**THE PROBLEM:** Go through the data below and return each line where the string "Salzungen" occurs.

Dataset items

━━━━━━━━━━

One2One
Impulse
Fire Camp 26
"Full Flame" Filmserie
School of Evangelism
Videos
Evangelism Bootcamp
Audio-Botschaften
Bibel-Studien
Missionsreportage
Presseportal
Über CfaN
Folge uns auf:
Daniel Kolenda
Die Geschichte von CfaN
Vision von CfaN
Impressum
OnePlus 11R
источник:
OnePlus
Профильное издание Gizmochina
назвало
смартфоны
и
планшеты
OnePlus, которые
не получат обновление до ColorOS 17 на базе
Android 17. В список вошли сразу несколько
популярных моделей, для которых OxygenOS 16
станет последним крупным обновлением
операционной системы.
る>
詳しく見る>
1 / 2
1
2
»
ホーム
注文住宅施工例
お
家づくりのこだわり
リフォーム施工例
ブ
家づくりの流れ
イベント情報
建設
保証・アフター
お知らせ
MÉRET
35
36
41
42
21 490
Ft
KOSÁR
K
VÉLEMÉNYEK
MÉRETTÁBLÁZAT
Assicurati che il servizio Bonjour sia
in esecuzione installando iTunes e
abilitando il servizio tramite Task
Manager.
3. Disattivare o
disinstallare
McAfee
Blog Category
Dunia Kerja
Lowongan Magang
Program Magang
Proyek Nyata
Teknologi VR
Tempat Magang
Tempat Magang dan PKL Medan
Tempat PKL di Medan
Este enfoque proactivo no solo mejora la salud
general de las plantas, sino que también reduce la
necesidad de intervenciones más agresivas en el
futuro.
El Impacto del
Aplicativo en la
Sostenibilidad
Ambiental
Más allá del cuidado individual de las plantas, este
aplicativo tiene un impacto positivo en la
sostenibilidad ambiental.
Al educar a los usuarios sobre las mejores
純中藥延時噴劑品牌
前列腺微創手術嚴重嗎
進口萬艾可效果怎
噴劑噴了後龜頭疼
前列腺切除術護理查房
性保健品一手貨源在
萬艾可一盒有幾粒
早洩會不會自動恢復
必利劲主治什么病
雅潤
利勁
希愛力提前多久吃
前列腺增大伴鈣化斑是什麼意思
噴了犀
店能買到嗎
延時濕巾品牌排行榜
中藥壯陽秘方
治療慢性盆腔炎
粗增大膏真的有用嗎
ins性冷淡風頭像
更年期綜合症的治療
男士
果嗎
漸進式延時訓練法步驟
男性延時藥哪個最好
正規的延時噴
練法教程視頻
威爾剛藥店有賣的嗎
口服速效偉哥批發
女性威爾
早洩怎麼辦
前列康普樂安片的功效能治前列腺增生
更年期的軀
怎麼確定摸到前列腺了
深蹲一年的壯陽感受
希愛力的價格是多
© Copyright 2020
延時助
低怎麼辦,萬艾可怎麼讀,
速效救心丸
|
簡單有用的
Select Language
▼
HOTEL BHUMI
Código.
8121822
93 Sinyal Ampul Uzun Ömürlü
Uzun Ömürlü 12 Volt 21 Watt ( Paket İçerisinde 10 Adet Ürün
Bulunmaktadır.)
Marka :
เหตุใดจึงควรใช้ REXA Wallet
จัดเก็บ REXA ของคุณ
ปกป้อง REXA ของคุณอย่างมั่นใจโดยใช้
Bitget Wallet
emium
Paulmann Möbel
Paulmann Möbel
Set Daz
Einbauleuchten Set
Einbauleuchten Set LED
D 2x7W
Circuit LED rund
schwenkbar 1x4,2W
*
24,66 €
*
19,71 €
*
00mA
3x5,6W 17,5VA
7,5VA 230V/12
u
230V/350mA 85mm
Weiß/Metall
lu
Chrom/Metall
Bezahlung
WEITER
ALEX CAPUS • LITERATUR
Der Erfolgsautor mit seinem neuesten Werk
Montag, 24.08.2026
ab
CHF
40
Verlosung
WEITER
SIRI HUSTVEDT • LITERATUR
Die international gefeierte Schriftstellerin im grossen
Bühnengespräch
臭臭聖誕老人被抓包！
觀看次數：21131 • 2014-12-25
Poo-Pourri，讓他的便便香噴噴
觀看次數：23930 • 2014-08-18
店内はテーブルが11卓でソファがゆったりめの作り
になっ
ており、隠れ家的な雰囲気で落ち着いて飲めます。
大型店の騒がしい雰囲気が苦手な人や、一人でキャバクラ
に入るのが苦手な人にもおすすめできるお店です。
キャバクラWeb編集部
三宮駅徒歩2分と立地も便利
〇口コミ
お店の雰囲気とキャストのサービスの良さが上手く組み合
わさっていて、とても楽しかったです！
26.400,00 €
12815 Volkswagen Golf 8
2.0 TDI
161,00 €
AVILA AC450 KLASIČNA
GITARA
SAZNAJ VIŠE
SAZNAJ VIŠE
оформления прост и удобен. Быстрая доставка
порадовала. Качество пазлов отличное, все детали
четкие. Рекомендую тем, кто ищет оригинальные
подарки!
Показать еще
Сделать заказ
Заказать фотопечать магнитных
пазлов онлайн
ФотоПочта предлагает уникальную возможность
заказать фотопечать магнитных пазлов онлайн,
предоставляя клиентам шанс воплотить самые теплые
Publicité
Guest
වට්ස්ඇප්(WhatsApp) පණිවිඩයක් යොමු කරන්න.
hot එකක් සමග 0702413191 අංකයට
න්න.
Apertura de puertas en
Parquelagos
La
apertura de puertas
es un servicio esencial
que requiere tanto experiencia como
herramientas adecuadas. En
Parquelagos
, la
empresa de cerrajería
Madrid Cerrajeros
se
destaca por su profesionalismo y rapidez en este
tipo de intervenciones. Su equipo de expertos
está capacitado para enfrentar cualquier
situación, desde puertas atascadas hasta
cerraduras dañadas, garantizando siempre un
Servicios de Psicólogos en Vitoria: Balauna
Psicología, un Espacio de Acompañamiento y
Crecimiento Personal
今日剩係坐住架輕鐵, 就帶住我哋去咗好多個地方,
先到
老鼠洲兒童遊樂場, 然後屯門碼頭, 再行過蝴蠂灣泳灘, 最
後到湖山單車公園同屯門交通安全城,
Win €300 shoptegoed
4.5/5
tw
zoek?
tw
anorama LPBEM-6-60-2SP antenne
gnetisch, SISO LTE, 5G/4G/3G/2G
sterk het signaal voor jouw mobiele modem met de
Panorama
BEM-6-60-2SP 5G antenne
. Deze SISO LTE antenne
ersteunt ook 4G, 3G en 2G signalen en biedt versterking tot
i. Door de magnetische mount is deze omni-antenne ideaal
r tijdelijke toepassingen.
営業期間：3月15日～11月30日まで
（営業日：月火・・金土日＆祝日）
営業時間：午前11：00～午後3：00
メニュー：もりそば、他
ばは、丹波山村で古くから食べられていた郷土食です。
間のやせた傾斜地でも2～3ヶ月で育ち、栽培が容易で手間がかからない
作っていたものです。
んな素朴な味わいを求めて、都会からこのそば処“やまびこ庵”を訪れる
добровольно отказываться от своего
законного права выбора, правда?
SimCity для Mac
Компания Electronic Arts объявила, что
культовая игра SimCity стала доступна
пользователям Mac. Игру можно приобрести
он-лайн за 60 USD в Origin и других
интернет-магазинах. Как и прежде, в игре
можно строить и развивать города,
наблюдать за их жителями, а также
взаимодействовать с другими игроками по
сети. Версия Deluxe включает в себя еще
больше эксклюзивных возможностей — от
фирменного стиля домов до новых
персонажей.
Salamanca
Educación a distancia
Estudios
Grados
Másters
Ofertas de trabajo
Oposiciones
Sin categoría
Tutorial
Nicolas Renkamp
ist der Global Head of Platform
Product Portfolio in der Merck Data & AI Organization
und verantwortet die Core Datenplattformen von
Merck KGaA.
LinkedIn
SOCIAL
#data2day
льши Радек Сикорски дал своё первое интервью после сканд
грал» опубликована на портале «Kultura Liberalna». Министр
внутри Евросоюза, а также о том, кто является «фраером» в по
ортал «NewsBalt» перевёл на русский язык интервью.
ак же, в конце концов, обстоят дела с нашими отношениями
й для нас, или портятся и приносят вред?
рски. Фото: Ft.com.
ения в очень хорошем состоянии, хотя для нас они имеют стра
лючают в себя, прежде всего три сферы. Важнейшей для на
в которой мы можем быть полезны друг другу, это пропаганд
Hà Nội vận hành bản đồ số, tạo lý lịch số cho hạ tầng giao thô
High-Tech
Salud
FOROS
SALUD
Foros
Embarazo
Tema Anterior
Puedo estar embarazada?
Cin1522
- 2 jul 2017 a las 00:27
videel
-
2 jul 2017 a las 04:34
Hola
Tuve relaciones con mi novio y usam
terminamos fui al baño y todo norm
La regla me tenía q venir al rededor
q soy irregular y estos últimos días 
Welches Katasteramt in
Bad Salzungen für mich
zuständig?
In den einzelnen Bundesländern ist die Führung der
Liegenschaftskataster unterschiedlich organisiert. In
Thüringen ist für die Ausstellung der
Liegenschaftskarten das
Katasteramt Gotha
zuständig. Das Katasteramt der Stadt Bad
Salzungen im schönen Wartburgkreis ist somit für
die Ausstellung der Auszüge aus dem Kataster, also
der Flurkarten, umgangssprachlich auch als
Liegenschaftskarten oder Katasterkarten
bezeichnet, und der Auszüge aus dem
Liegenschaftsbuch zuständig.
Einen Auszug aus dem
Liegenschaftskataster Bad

━━━━━━━━━━

**EXPECTED OUTPUT:**
Bad Salzungen für mich
Salzungen im schönen Wartburgkreis ist somit für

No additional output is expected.